River rats sporting neon life jackets and scuffed helmets sometimes refer to OBJ as OBC – Oh Be Careful – due to the relentless grade, the copious logjams and the general risk of carnage, but my run, which commenced where kayakers typically put in, a mile above the confluence with the Slate, wasn’t gnarly, adrenalized, dangerous or extreme. Reason: drifts, pillows, soft powder’s mellow angle of repose, the way it fills in rough spots and smooths off hard edges. Inside the gorge, below and between the white fluted walls, the creek was buried, June’s vertical plunges and September’s bony ramps transformed, each infamous pitch a slow-motion arc, a goofy attempt at telemarking, a silky ahhh.

Actually, let me amend the previous paragraph. There was in fact an extreme quality to the descent: an extreme beauty, an extremely impressive and unexpected aesthetic force. Intermittently, windows appeared to my left and right, potholes in the snowpack, portals to black stone and a thin, sheeting, otherwise hidden current. Missing a pole plant and tumbling into one of these surreal wells (four feet deep, trashcan lid- to trampoline-sized) would definitely have been bad news, but they were easy enough to skirt, hardly concerning. Craning my neck, peering, aware that curiosity – nay, that mesmerization – was the biggest risk, I slid past them, slalomed through them, astounded by the juxtaposition of solid and liquid, of old winter becoming newborn spring.

The descent lasted a mere 15 minutes, max. Conifers, blue-gray sky, exposed rock faces and rock faces hoary with frost. All was still, frozen, perfectly pristinely paused – all except for my gliding body and the gliding water.

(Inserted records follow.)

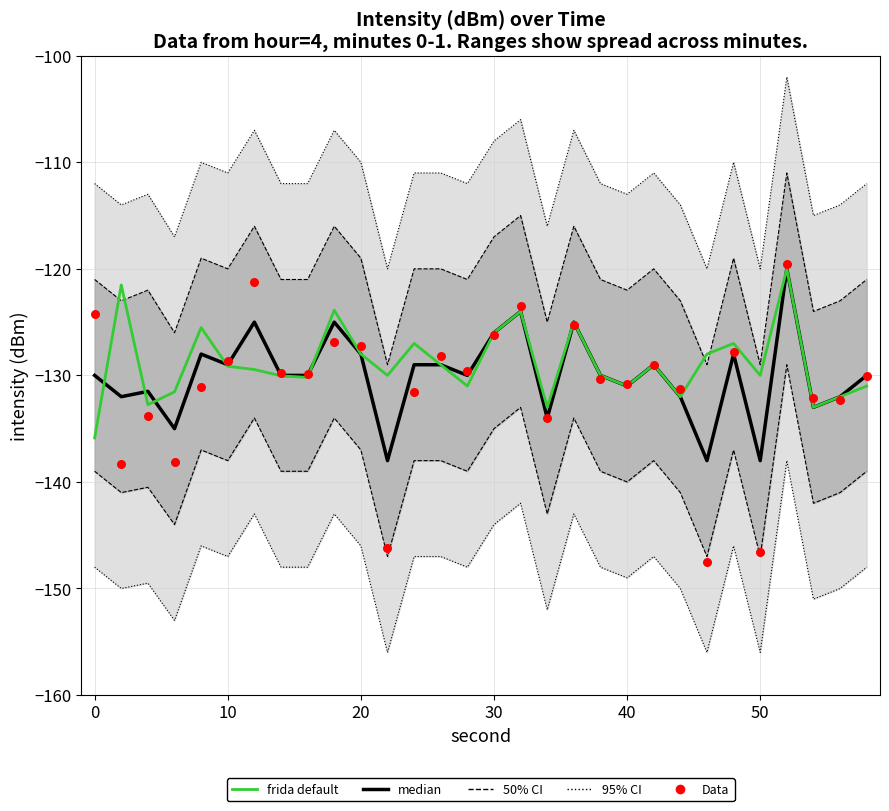

Which series has the largest total across all categories?

frida default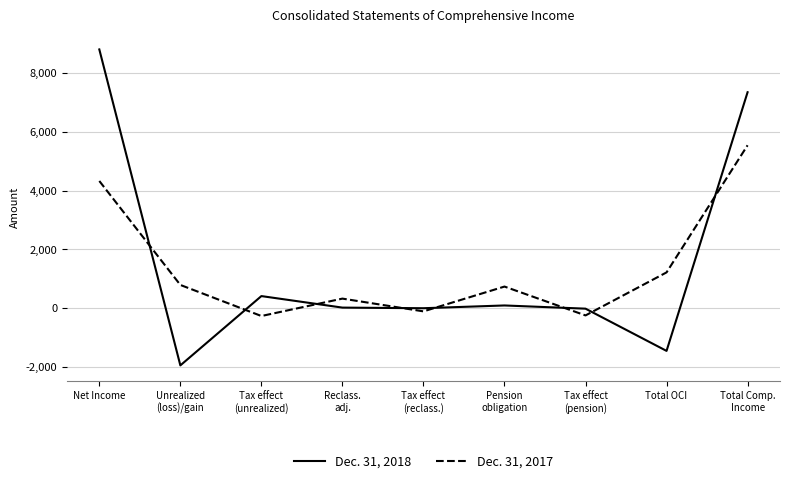

True or false: Dec. 31, 2017 has more than 2 interior local peaks.

False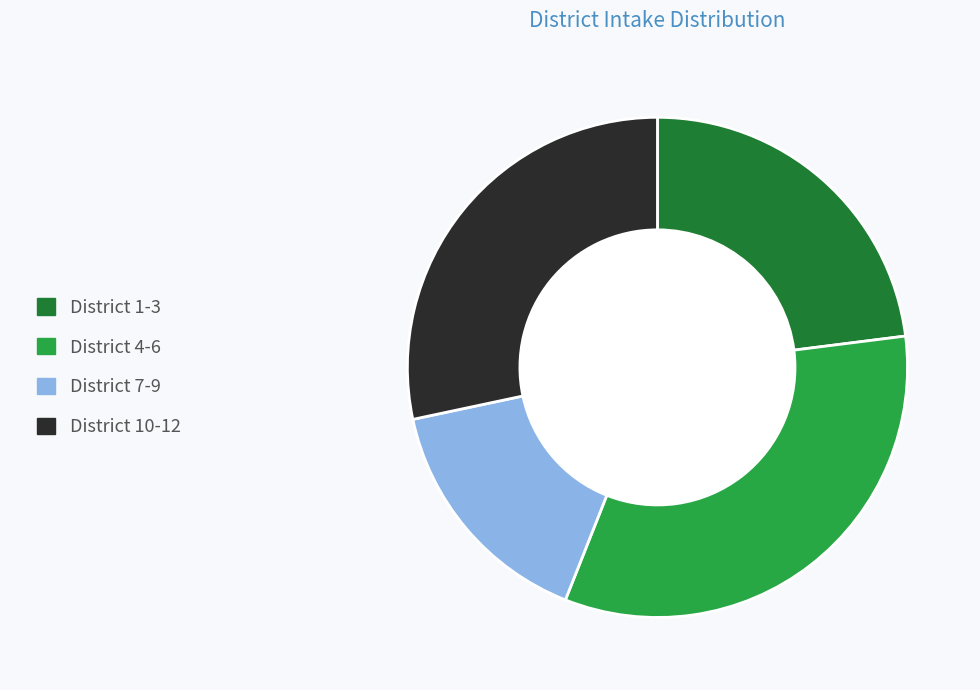

Is there a majority slice in this chart?

No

Okay, leap ahead a year. By chance, the very day that I sat down with my laptop to begin writing this essay, I happened to also read the following mysterious, tantalizing lines in a poem by Ursula Le Guin: “There is a river above the river / like the dreaming or the breathing of the river.” What that means, even within the context of the rest of the poem, is totally beyond my ken (poetry is intended to be absorbed, not understood). Nevertheless, the image registers as somehow true, somehow accurate.

Recalling my initial, unforgettable OBJ ski, that classic, that mini-tour I’ve since repeated and plan to repeat whenever conditions permit, I realize that in this case the river above the river (the creek above the creek) is twofold: there’s the snow superimposed over glinting, glistening bedrock, and there’s the man shussing and quietly laughing over the snow. As I put it earlier: flowed atop it and flowed with it. And though it may smack of woo-woo econonsense, I’m tempted to add that I have flowed as it, gravity working on me, tugging on me, pulling on me, a man made of watery cells – watery brain and heart and muscle and bone.